A senior Hamas official has said that the Palestinian group does not wish to continue governing the Gaza Strip, adding that it has already agreed to the formation of a technocratic committee to administer the enclave in the next phase.
The official told Al Arabiya news website that Hamas has approved all proposed names for the technocratic body, noting that there is internal agreement on the list.
He added that despite progress in talks, Israel has been obstructing the practical implementation of the agreed steps on the ground.
The Hamas official also said the deployment of international forces would be strictly limited to monitoring the ceasefire, rather than administering Gaza or taking part in internal governance. Their role, he explained, would be to separate the parties and prevent renewed clashes.

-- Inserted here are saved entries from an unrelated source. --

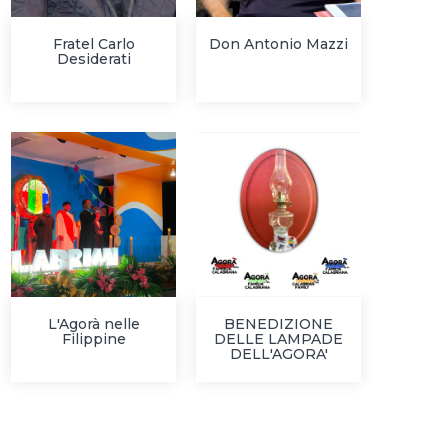
Fratel Carlo
Don Antonio Mazzi
Desiderati
L'Agorà nelle
BENEDIZIONE
Filippine
DELLE LAMPADE
DELL'AGORA'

He added that mediating states support assigning a monitoring role to any international force deployed as part of the ceasefire arrangement.
A US-brokered ceasefire agreement went into effect on October 10, halting two years of war that was triggered by deadly Hamas-led attacks on Israel on October 7, 2023, and that has devastated the narrow coastal strip.
Both sides have accused each other of ceasefire violations.
Israeli Prime Minister Benjamin Netanyahu, meanwhile, denounced the ongoing corruption case against him as a ‘Bugs Bunny trial’ and defended his controversial pardon request in a video published on social media.
The three-minute video, released late on Thursday, came a week after Netanyahu formally requested a pardon from Israeli President Isaac Herzog, arguing that his prosecution was dividing the nation.